Aim of the exercise: Line filter on the word "revealing": copy each matching line from the entries.

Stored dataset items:
· · · ·
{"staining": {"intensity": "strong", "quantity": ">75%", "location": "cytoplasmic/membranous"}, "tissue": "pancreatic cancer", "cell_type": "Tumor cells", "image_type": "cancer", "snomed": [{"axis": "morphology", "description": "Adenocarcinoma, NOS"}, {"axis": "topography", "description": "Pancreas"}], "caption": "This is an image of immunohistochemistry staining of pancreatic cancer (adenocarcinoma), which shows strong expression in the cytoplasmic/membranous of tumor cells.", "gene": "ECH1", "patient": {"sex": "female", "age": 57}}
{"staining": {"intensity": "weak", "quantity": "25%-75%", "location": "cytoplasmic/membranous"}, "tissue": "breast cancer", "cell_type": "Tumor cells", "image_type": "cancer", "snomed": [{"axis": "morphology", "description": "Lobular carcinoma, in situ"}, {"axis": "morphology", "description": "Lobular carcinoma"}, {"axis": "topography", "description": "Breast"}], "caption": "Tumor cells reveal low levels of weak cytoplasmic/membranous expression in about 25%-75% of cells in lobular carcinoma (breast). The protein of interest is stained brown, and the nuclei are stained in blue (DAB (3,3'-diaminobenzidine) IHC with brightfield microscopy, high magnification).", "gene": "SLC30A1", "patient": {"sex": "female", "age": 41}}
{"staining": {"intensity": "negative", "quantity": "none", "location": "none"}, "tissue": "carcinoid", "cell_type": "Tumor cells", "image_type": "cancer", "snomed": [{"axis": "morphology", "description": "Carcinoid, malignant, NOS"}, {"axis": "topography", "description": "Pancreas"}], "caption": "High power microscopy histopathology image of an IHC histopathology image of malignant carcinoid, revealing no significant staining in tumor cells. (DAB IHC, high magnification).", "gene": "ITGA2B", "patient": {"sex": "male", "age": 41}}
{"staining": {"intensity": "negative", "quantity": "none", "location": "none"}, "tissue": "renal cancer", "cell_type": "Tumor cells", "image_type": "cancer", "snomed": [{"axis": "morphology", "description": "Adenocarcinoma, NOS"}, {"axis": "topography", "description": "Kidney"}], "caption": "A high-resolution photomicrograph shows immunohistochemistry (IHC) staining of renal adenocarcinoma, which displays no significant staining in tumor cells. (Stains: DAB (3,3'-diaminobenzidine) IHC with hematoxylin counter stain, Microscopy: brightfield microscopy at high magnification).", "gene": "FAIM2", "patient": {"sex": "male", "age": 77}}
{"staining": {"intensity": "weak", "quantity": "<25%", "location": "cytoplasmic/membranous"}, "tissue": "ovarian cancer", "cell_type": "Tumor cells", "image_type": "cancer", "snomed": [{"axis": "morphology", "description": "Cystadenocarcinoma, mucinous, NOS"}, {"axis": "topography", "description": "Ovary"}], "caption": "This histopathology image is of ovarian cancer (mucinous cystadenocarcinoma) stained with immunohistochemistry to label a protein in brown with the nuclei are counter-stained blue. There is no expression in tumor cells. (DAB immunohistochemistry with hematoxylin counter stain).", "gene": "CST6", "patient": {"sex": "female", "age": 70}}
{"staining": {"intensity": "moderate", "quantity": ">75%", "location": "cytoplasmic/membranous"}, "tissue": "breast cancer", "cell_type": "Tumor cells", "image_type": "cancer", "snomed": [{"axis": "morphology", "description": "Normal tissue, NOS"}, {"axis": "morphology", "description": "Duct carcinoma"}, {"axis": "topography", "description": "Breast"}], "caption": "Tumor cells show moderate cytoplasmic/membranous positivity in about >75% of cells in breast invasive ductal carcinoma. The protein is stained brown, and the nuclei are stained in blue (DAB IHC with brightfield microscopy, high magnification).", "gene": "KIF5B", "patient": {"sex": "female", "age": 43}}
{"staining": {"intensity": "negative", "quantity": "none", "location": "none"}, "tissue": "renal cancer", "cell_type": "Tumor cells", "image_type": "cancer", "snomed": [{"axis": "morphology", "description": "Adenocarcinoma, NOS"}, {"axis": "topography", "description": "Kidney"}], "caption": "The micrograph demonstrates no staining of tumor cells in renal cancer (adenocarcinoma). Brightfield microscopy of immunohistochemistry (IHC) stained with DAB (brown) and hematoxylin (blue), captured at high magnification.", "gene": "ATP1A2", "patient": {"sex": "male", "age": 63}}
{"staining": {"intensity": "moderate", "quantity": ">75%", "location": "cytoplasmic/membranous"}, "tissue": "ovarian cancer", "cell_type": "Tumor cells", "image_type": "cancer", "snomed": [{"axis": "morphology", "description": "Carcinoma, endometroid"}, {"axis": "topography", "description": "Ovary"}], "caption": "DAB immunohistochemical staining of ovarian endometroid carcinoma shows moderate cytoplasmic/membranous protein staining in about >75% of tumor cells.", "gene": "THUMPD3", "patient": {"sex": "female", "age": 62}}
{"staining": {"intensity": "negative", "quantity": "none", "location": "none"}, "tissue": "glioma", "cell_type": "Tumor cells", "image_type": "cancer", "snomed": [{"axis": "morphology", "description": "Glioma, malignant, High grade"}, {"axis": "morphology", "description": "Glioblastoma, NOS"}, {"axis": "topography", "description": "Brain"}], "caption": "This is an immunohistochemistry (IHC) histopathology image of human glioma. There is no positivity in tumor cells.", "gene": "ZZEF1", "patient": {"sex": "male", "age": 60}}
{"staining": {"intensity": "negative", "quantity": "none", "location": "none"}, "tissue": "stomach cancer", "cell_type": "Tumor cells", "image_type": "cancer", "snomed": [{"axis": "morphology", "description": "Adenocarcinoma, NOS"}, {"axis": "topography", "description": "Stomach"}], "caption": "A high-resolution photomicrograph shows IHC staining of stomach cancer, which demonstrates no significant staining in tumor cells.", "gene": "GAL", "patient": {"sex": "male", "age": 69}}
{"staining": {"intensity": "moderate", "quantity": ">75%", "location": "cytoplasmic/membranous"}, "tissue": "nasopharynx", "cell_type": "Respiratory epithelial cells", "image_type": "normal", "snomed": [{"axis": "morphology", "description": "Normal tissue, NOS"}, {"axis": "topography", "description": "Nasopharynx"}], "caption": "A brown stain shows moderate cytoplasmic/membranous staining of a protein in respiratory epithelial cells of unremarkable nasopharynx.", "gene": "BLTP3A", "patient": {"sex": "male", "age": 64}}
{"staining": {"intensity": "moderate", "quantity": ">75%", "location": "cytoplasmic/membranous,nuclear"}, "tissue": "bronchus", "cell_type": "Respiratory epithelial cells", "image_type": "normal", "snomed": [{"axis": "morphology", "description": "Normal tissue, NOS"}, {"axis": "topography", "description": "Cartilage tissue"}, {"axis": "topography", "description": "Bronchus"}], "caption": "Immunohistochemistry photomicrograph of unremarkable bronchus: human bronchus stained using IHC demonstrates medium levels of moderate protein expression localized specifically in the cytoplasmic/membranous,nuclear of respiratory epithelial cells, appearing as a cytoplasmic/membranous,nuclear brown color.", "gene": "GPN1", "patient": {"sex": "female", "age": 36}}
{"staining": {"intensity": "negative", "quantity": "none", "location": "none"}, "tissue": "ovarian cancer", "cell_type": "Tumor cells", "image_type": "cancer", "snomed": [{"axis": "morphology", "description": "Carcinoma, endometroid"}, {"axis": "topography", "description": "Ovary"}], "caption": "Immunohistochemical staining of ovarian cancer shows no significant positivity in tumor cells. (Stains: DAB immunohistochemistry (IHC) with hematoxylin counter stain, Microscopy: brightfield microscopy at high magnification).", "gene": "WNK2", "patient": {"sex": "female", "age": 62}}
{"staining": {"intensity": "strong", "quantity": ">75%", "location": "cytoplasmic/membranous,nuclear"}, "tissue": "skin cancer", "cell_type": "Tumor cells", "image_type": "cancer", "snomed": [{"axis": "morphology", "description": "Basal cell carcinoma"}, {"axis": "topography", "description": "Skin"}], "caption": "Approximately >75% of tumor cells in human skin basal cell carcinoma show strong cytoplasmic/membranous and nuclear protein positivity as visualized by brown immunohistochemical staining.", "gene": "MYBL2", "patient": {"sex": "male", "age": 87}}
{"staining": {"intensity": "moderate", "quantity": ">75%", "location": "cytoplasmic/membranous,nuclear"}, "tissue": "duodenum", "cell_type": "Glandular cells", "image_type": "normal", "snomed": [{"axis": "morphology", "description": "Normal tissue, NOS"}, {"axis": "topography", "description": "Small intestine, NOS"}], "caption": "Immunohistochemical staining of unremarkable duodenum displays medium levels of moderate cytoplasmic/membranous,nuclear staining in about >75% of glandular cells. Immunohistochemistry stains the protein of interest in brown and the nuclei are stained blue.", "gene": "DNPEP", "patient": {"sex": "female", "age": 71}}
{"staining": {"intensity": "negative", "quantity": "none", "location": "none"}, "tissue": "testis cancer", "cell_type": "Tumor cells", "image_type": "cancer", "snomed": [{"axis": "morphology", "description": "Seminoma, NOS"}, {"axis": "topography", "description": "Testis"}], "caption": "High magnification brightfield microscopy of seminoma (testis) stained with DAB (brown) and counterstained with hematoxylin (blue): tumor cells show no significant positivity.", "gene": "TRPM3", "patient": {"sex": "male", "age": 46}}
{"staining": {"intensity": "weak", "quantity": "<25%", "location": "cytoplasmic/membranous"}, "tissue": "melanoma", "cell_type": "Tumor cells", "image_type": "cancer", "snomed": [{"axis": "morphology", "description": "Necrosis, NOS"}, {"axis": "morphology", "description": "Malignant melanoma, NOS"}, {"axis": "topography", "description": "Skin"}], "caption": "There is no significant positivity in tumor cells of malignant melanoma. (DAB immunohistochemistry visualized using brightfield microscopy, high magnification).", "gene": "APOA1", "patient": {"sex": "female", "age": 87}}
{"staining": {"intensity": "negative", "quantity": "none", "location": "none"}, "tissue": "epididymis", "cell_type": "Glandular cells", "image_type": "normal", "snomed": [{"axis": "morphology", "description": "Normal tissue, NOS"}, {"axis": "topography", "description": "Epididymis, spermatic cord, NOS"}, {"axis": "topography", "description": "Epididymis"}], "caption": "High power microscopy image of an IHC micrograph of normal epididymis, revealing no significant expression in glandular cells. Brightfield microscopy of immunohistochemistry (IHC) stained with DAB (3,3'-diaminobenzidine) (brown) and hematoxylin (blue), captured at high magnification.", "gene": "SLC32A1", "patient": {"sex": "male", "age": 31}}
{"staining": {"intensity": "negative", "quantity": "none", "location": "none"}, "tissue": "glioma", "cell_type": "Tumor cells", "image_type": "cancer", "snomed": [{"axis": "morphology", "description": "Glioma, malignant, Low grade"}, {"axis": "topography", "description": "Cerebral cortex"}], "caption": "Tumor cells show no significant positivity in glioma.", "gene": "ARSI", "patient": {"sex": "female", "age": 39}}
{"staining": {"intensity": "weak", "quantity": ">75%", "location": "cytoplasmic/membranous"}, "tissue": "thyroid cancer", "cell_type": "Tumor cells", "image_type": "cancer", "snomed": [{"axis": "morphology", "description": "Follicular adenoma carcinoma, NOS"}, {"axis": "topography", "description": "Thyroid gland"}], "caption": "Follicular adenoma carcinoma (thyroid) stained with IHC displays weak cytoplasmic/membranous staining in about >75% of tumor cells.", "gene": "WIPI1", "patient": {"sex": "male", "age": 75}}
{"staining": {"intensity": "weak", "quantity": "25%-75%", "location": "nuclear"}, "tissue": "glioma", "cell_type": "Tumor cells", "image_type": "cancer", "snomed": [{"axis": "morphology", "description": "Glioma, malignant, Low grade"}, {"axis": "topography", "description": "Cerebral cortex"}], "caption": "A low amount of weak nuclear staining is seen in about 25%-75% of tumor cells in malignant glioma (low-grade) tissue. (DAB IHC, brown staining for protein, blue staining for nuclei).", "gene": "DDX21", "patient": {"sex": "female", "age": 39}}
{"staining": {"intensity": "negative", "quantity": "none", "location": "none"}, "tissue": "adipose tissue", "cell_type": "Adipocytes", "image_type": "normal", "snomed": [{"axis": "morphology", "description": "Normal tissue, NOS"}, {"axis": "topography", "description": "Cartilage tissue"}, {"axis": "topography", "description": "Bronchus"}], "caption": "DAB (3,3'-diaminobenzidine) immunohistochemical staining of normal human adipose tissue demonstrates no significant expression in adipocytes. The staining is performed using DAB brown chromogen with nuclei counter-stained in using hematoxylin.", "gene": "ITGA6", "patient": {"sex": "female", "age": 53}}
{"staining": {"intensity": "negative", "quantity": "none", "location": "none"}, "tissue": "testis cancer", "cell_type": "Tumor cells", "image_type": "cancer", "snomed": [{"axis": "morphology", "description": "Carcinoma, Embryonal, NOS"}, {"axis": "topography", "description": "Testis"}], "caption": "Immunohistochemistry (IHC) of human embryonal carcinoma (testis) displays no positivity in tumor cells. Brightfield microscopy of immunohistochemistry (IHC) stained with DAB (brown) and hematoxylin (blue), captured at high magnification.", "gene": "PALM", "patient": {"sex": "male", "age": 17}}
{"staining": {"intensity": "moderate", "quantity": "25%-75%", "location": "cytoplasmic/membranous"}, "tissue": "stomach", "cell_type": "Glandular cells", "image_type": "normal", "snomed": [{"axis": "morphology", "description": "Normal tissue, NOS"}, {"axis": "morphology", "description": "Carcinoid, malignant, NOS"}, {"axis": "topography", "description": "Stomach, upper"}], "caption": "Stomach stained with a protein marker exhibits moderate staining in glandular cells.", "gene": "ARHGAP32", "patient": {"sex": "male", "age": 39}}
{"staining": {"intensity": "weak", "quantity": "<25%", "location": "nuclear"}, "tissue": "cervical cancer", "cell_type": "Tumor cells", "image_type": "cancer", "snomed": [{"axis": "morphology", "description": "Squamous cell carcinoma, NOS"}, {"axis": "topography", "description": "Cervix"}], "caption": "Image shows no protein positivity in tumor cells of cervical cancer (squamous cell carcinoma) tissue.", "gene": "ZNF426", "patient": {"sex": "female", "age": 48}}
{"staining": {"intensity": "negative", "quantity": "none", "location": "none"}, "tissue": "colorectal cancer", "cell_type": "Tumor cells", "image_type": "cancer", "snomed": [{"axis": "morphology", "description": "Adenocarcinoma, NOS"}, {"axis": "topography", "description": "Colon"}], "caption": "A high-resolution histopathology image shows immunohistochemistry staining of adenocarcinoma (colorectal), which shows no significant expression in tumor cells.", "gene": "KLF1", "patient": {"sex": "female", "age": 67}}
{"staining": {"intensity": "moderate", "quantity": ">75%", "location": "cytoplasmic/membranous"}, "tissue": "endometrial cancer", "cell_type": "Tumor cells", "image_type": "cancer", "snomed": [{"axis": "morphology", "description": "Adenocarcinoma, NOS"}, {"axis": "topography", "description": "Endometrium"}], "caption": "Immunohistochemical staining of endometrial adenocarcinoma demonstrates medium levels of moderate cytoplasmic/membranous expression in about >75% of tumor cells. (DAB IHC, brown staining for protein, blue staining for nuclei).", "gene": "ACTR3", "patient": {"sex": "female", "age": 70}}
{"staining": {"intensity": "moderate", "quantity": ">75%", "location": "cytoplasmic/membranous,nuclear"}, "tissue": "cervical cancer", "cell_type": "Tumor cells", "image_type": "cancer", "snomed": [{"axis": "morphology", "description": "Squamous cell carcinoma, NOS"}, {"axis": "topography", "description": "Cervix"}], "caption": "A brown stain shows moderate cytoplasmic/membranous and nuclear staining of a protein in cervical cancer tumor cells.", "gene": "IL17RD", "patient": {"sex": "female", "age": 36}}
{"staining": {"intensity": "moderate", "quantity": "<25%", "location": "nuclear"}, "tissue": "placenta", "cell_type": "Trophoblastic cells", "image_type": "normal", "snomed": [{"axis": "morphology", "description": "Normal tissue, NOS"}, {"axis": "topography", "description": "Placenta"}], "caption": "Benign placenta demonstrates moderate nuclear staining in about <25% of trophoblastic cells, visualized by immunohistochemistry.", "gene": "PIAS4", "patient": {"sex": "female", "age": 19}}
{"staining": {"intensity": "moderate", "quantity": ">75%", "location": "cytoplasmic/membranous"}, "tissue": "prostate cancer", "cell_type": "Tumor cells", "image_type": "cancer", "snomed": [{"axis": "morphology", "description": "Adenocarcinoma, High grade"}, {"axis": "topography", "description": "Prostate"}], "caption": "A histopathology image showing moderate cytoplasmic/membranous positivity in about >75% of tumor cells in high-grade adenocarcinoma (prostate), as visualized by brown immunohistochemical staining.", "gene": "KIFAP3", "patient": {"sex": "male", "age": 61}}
· · · ·
Response box:
{"staining": {"intensity": "negative", "quantity": "none", "location": "none"}, "tissue": "carcinoid", "cell_type": "Tumor cells", "image_type": "cancer", "snomed": [{"axis": "morphology", "description": "Carcinoid, malignant, NOS"}, {"axis": "topography", "description": "Pancreas"}], "caption": "High power microscopy histopathology image of an IHC histopathology image of malignant carcinoid, revealing no significant staining in tumor cells. (DAB IHC, high magnification).", "gene": "ITGA2B", "patient": {"sex": "male", "age": 41}}
{"staining": {"intensity": "negative", "quantity": "none", "location": "none"}, "tissue": "epididymis", "cell_type": "Glandular cells", "image_type": "normal", "snomed": [{"axis": "morphology", "description": "Normal tissue, NOS"}, {"axis": "topography", "description": "Epididymis, spermatic cord, NOS"}, {"axis": "topography", "description": "Epididymis"}], "caption": "High power microscopy image of an IHC micrograph of normal epididymis, revealing no significant expression in glandular cells. Brightfield microscopy of immunohistochemistry (IHC) stained with DAB (3,3'-diaminobenzidine) (brown) and hematoxylin (blue), captured at high magnification.", "gene": "SLC32A1", "patient": {"sex": "male", "age": 31}}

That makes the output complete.